It’s essential that success doesn’t tell your brain that you’re all done and now life is an eternal vacation. We’ve been talking about the extra work, the hard push, and the hours of research and planning toward a specific goal. But that goal, no matter how incredible, is only a part of your life.
The ultimate finish line is to be successful in your accomplishments and in your life, and that means achieving personal balance and self-alignment. You want to see the road ahead as rich in future successes of all kinds, including emotional satisfaction, good relationships, devotion to family, personal time, spiritual fulfilment, and everything else that matters to you.
To achieve that, you will need to dedicate yourself to life-long self-discovery and to valuing interior influences over exterior influences.
You are different from the person who woke up one morning with that ambitious goal.

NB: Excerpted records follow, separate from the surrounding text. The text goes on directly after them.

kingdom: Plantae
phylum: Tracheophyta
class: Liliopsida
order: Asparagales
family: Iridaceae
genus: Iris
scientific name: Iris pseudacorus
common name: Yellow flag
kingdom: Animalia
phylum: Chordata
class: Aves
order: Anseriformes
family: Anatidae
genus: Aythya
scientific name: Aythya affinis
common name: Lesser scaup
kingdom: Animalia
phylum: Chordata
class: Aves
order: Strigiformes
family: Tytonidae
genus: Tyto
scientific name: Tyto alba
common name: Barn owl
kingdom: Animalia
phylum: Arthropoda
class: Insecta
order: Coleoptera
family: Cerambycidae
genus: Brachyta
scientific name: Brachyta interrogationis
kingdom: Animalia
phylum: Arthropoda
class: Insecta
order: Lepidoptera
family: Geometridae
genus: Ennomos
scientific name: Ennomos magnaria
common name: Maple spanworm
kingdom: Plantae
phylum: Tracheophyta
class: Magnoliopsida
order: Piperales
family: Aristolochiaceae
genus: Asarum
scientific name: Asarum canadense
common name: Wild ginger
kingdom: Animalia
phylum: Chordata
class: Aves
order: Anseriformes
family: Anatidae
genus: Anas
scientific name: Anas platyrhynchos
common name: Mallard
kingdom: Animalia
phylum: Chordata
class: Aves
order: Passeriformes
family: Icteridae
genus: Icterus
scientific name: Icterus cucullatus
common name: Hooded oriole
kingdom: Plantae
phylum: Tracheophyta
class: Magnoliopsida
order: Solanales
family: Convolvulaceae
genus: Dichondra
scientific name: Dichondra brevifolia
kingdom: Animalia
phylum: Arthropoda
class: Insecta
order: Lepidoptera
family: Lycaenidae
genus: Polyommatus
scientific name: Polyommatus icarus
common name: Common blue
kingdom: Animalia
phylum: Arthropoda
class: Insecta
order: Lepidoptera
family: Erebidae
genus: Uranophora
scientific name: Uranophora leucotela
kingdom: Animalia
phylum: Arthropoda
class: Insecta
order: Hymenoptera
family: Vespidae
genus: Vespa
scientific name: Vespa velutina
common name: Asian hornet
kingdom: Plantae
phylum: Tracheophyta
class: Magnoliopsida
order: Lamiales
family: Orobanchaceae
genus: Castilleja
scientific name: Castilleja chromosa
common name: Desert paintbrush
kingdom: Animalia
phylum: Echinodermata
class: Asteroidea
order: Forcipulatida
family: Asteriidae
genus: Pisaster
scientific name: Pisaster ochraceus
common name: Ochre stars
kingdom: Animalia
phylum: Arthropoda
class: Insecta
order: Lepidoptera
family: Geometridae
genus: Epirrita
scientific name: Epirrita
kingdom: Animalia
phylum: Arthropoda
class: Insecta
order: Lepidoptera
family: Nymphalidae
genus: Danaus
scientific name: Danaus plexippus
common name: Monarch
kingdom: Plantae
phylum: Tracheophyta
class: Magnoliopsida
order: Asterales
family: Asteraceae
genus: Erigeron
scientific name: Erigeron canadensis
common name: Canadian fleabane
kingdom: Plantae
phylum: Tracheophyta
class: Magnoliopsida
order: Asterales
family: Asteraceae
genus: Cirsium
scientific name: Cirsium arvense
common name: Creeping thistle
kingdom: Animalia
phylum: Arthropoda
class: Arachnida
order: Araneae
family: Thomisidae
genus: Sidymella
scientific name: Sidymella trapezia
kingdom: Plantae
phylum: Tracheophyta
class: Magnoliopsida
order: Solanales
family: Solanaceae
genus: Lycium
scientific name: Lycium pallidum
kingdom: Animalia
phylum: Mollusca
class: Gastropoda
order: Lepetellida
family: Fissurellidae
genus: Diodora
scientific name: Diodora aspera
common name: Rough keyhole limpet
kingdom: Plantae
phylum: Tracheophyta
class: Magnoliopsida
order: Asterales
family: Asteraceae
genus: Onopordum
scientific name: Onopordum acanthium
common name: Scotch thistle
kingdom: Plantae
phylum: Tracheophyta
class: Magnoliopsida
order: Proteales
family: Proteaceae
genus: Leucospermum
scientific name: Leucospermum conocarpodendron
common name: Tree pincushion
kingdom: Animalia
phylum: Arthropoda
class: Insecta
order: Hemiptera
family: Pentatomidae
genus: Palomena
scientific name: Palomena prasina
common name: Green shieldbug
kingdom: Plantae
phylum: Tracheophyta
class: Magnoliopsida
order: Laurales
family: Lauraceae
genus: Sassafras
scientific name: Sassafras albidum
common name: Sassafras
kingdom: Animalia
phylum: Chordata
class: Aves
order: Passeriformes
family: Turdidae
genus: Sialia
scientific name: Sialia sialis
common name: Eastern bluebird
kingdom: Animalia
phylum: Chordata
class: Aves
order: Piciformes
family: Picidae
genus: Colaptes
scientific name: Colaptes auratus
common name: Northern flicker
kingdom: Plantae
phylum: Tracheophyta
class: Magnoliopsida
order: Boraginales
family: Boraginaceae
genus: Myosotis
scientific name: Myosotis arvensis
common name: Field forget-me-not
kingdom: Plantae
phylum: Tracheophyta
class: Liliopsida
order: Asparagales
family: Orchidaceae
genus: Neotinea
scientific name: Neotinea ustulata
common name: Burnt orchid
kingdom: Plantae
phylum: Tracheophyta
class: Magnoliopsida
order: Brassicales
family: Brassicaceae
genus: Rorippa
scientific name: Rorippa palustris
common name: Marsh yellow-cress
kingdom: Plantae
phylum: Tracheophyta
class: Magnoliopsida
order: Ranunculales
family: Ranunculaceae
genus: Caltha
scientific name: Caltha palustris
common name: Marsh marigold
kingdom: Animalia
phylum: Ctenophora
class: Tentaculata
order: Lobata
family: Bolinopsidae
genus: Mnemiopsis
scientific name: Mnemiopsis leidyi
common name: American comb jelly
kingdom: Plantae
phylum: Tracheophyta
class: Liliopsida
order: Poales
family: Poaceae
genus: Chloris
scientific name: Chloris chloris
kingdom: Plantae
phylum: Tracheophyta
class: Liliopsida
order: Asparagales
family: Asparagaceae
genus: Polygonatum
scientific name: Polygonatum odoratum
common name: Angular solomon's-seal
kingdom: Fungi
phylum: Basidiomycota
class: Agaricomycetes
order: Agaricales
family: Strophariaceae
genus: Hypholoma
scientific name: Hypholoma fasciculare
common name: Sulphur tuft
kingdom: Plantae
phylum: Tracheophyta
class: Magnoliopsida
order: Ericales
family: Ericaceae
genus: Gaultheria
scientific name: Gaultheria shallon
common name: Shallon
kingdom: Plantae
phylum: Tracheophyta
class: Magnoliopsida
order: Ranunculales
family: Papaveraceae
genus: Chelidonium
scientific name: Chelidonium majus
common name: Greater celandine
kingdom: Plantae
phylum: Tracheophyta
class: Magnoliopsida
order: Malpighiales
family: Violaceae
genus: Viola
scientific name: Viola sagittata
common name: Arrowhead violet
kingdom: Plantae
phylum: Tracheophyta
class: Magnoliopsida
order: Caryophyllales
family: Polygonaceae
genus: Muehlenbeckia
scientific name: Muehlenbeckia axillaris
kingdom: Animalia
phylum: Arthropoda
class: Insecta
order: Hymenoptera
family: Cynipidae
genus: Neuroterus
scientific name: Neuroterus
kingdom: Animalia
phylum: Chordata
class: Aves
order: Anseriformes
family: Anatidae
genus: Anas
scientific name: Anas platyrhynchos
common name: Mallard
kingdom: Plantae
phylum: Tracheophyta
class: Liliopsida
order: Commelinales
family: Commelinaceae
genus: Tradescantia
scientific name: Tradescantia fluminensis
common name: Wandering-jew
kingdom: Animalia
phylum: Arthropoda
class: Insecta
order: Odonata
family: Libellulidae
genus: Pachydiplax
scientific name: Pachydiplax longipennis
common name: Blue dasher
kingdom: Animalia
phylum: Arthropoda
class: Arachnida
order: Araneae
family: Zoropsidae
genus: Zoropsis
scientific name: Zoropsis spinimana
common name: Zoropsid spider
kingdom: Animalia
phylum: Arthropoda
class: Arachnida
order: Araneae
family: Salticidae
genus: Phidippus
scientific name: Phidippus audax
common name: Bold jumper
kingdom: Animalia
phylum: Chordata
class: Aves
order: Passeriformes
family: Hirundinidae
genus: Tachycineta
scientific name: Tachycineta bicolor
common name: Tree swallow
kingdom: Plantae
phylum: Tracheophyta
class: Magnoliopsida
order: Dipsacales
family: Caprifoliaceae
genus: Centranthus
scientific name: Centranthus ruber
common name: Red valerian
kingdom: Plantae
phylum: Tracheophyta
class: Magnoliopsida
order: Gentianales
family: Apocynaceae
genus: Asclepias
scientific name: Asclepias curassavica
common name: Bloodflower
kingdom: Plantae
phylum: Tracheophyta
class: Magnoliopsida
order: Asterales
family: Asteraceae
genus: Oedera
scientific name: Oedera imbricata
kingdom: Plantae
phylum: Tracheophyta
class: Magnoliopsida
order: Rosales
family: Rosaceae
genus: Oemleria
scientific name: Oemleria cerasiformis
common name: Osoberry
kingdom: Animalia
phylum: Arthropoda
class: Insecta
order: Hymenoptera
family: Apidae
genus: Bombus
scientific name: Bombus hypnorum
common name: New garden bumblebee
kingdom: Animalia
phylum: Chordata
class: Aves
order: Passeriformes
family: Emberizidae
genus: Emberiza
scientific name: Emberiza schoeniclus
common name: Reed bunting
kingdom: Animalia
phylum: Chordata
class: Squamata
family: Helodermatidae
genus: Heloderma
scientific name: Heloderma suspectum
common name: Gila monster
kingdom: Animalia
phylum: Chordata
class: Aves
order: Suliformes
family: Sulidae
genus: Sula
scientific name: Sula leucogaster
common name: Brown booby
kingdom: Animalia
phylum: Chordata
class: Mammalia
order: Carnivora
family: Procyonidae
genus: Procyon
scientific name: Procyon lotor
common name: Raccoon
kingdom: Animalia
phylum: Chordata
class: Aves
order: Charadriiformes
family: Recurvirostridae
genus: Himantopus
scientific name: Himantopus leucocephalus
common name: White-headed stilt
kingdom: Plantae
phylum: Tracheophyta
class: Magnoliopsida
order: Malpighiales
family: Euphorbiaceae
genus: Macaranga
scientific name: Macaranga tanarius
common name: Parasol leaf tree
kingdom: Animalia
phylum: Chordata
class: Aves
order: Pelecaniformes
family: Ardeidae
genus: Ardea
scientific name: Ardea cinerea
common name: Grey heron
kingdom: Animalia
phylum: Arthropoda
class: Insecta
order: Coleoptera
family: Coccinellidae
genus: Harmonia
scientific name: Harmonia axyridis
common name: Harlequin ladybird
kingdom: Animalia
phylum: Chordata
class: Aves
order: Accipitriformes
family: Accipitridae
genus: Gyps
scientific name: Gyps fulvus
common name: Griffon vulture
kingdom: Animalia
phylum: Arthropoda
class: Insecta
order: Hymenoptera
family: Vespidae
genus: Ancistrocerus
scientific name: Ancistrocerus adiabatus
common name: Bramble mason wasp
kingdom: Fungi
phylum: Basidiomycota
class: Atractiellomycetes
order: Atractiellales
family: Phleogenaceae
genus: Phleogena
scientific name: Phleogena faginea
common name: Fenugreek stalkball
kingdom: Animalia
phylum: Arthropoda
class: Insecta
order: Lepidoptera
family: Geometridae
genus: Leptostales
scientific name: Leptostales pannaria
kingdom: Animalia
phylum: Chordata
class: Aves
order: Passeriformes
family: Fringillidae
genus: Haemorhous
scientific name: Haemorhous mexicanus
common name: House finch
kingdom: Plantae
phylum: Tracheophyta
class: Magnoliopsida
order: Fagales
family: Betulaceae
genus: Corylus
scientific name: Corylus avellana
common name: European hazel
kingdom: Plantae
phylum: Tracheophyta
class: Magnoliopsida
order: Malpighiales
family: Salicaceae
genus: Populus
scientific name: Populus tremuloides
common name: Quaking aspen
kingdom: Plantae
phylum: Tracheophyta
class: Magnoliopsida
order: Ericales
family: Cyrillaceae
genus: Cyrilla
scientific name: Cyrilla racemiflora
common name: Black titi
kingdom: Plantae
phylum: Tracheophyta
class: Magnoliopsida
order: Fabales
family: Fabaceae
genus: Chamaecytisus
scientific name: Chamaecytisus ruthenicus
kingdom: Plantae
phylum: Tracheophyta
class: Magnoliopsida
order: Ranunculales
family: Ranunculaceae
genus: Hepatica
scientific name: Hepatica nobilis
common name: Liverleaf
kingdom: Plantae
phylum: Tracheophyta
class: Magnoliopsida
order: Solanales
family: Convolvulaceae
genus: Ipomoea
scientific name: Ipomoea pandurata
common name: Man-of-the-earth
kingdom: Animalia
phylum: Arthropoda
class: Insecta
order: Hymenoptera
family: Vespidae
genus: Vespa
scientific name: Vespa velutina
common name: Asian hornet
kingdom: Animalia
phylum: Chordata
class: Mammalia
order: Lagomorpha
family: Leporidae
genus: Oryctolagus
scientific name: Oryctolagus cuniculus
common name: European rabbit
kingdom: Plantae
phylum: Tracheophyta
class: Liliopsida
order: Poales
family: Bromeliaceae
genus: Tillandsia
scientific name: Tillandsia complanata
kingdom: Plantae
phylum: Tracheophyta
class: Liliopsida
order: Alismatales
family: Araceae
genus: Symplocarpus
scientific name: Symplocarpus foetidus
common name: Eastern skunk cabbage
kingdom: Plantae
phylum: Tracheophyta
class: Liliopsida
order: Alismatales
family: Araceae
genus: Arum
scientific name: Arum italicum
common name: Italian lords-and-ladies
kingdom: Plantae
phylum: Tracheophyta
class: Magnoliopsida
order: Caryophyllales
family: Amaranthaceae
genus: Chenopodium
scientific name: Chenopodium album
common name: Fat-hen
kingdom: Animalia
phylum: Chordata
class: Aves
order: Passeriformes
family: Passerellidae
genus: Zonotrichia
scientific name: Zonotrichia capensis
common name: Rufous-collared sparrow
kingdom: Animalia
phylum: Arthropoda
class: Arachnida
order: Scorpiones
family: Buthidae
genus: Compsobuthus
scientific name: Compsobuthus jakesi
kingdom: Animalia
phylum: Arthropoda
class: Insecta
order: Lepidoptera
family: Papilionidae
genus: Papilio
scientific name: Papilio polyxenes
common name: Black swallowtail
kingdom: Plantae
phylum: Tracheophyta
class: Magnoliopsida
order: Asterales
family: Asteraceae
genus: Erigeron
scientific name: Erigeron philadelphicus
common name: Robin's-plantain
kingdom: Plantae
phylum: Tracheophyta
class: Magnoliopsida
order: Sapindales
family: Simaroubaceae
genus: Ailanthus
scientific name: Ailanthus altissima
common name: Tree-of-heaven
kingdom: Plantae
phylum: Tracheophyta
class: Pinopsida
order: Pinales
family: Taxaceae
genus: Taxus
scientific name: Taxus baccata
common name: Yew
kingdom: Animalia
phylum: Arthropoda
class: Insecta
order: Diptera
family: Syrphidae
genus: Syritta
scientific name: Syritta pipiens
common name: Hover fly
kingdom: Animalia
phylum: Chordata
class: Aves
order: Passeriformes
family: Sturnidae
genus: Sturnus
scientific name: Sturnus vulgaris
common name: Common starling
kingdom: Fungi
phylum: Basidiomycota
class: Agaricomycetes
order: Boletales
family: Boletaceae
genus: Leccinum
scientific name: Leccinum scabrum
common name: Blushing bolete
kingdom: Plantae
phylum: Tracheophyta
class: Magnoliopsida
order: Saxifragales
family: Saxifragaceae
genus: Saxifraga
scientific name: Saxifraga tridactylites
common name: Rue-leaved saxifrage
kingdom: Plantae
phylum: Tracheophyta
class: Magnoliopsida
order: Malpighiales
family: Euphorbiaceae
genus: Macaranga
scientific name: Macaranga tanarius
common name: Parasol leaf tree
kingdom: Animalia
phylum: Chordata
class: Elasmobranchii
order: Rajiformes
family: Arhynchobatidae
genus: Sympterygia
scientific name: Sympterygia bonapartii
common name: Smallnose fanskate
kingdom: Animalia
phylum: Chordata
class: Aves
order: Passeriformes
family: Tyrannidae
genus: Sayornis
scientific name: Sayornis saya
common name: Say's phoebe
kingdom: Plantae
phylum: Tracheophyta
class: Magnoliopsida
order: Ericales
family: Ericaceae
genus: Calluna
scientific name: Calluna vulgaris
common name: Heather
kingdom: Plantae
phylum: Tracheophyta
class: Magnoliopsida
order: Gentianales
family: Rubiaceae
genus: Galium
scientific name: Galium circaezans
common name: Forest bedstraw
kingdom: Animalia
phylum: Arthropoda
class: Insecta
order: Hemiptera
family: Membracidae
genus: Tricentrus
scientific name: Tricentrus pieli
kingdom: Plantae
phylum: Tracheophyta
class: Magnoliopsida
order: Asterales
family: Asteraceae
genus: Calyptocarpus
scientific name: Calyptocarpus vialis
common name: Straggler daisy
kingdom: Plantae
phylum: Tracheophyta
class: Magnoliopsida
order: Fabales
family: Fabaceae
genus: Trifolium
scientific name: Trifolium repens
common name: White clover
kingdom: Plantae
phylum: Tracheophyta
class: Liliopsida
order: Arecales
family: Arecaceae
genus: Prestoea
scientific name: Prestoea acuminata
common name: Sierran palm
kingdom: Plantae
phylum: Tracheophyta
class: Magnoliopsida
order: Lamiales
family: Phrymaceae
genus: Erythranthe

Back then, you were not the same person who made it happen. Before just going on to the next thing, it’s time to reflect on what this success means to you now, not what you thought it would mean then.
Was your ambition truly something you wanted, or something, at least in part, that others convinced you to want? Was that ambition about being happy or just feeling less stress? About being healthy or just showing off?
Now is the time to determine the genuine nature of that ambition and how great the payoff is for you personally (which includes, of course, how much is affects those you love). This isn’t about being selfish. It’s about how much this goal has helped you to achieve true well-being.
Be careful. There is an inevitable sense of letdown that comes at the end of any project, no matter how successful. If you’ve been working toward your master’s degree for years—not to mention the years for the bachelor’s before that—even getting honor ribbons on your diploma won’t prevent the sensation that you’re now a little lost. Don’t plan to be ecstatic forever. Humans aren’t made that way.
The issue here is to determine how much this success has helped you move toward your personal desires. For example, now you have more money, but are you also doing more to help people you care about? You completed that marathon, but is your overall health better?
With the accomplishment of your goal, you are now in the optimum position to evaluate the payoff, which means checking your internal compass.
Here are three questions to consider:
- Question 1: How closely is this accomplishment aligned with who I really am?
- Question 2: If I do not have perfect alignment, what is missing? What can I learn from this experience?
- Question 3: As for my next goal, what needs to be shifted closer to my core values and desires?
This has nothing to do with self-doubt or second-guessing. You made it to your goal, and that’s fantastic. This is about leveraging that accomplishment to create the next best possible step.